> [WHAT YOU HAVE TO DO] Set down the rows below word for word, starting at their beginning and ending with the line that contains "Around what value".

> [PROVIDED RECORDS]
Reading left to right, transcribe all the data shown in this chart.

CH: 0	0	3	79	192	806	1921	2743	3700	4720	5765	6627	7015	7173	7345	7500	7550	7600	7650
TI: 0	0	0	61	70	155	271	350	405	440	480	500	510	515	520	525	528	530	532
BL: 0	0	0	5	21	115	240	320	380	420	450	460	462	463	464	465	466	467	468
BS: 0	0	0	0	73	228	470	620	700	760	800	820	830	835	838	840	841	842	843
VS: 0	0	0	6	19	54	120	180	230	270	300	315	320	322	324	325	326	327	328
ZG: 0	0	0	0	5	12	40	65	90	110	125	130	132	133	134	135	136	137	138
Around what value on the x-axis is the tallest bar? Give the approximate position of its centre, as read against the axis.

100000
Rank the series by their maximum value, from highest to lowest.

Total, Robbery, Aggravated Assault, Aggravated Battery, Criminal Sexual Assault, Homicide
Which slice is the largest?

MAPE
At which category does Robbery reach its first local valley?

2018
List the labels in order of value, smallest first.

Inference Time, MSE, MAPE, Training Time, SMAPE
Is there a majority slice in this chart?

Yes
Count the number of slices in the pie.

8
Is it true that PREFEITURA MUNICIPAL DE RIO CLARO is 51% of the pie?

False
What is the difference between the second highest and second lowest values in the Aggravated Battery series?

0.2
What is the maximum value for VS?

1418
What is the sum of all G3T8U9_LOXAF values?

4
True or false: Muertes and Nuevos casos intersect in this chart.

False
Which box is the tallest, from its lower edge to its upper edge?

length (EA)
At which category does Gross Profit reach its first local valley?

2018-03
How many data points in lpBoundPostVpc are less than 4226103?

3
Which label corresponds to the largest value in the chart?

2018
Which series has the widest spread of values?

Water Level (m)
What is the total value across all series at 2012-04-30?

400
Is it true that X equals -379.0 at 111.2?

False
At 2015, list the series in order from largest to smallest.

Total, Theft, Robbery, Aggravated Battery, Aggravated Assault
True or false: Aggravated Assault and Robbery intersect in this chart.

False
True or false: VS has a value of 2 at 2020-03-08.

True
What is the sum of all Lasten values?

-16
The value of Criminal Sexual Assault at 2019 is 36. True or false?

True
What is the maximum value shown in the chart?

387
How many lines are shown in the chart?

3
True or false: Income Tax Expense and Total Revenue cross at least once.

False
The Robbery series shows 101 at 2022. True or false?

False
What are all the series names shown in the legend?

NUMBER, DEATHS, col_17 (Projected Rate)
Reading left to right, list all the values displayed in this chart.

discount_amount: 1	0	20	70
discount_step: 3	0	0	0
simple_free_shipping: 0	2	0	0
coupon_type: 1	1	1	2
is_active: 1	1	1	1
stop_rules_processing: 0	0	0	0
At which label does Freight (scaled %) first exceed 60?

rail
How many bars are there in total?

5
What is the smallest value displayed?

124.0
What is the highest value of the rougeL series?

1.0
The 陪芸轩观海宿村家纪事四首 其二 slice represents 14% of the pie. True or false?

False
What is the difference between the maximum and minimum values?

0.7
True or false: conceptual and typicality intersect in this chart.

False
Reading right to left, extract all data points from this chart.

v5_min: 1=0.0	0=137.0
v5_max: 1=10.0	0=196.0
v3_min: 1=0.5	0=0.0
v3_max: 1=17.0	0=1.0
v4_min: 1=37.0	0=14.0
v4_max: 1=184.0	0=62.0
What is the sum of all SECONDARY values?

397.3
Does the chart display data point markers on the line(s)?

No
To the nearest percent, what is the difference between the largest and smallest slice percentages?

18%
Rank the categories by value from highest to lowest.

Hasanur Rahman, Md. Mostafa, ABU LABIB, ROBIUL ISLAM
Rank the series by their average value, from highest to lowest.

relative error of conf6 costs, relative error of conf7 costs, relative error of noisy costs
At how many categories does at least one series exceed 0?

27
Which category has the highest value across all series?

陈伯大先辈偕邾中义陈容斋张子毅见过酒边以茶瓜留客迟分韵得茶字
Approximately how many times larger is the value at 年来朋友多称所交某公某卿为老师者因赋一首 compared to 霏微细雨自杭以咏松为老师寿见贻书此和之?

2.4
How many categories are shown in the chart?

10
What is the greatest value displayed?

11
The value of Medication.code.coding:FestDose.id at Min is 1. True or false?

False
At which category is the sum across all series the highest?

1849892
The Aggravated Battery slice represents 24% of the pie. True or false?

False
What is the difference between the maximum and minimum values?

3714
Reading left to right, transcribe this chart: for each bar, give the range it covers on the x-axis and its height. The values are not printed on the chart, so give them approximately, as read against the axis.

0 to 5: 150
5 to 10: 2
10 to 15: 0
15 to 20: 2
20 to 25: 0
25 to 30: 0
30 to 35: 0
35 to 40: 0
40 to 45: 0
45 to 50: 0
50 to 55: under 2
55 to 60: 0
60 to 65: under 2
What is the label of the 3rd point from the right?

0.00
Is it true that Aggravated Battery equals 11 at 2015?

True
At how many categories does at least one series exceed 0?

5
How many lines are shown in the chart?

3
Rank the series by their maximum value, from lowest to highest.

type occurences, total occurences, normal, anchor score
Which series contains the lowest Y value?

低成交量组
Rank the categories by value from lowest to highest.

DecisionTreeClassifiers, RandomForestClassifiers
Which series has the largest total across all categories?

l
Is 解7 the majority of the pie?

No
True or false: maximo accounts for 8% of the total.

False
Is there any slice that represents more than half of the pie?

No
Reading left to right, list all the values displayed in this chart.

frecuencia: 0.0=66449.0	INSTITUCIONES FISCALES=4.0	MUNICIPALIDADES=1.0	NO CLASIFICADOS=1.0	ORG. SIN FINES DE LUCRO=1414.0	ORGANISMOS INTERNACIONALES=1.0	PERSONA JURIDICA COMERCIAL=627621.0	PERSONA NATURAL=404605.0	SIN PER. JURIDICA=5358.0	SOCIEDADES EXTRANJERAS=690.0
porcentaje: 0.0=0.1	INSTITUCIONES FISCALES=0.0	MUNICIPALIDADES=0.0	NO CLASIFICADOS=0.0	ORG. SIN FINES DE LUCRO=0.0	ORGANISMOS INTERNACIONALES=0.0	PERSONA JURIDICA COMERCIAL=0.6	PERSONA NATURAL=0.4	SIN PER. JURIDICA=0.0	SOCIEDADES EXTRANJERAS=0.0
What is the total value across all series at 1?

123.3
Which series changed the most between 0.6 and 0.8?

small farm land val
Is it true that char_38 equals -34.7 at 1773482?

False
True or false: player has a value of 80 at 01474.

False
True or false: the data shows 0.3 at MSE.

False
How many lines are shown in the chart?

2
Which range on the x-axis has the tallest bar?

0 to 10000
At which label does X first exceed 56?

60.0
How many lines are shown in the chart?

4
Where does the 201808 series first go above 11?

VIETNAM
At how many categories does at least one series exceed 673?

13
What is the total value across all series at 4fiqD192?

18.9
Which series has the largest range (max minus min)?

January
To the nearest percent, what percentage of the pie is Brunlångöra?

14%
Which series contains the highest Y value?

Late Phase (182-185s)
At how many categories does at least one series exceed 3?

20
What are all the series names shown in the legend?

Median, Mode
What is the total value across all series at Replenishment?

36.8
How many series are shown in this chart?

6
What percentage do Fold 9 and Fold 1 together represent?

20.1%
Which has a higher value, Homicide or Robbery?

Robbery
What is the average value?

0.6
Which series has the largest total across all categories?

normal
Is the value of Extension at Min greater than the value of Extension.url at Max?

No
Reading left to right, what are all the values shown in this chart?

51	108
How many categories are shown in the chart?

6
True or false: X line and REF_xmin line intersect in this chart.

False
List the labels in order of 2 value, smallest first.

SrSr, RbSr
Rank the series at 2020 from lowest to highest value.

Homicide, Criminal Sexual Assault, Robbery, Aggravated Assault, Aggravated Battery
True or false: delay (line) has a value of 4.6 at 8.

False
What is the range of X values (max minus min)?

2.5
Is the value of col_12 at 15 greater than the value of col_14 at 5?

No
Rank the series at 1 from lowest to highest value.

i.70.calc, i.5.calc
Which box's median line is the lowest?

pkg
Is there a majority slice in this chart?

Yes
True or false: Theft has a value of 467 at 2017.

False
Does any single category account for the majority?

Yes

> [ANSWER TO THIS EXERCISE]
Reading left to right, transcribe all the data shown in this chart.

CH: 0	0	3	79	192	806	1921	2743	3700	4720	5765	6627	7015	7173	7345	7500	7550	7600	7650
TI: 0	0	0	61	70	155	271	350	405	440	480	500	510	515	520	525	528	530	532
BL: 0	0	0	5	21	115	240	320	380	420	450	460	462	463	464	465	466	467	468
BS: 0	0	0	0	73	228	470	620	700	760	800	820	830	835	838	840	841	842	843
VS: 0	0	0	6	19	54	120	180	230	270	300	315	320	322	324	325	326	327	328
ZG: 0	0	0	0	5	12	40	65	90	110	125	130	132	133	134	135	136	137	138
Around what value on the x-axis is the tallest bar? Give the approximate position of its centre, as read against the axis.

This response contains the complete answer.